Simultaneous advances by Syrian government and Kurdish-led forces on Sunday set off a tide of displacement inside the divided city, with thousands of residents evacuating their premises to safety in government and Kurdish-controlled areas of the city since Saturday.
Rebel defenses swiftly collapsed as government forces pushed into the Hanano district on Saturday, the first time they had pushed this far into eastern Aleppo since 2012.
With Monday's capture of Sakhour, the rebels are now left boxed in mostly in central and southeastern Aleppo, encircled by government territory on all sides.
Rami Abdurrahman, who heads the Britain-based Syrian Observatory for Human Rights, said Syrian government forces have captured some 10 neighborhoods over the past few days, putting nearly 30 percent of Aleppo's formerly rebel-held neighborhoods under state control.
State TV said 3,000 people, half of them children, have fled over the past few hours. It showed men, women and children in green buses being taken to government-controlled areas.
"It is stinging cold, food is scarce and people are shaken in the streets," Mohammad Zein Khandaqani, a member of the Medical Council in Aleppo, told The Associated Press in a voice text message from east Aleppo.

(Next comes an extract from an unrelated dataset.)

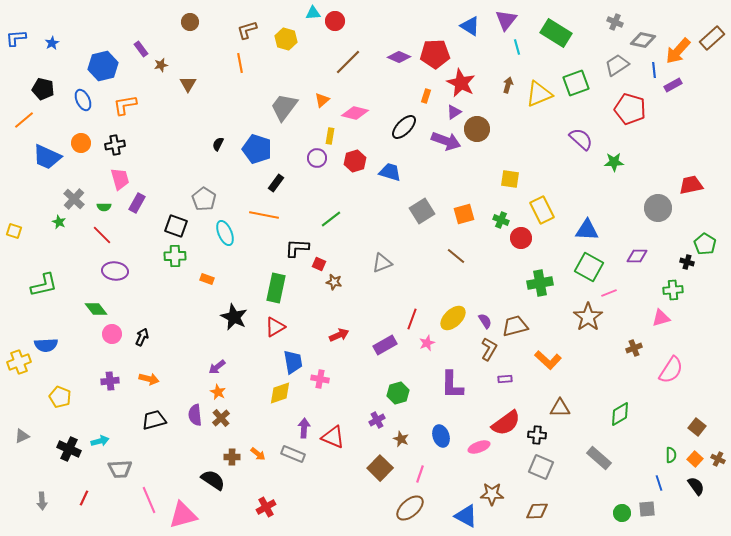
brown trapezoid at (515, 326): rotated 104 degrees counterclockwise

He added that some residents are taking refuge in mosques while others moved to homes of displaced people in safer areas.
He said although thousands of people have fled to government or Kurdish-controlled areas in Aleppo, many stayed because they are wanted by the state.
Ahmad Araj, senior official with the Syrian National Democratic Coalition that consists of Arab and Kurdish groups, said 8,000 people have fled to the Kurdish-control Sheikh Maqsoud district so far, calling on international aid organizations to help those who are now displaced.
The Russian Defense Ministry also said Syrian government troops had pushed the rebels from Qadisia which it described as the "key neighborhood of eastern Aleppo."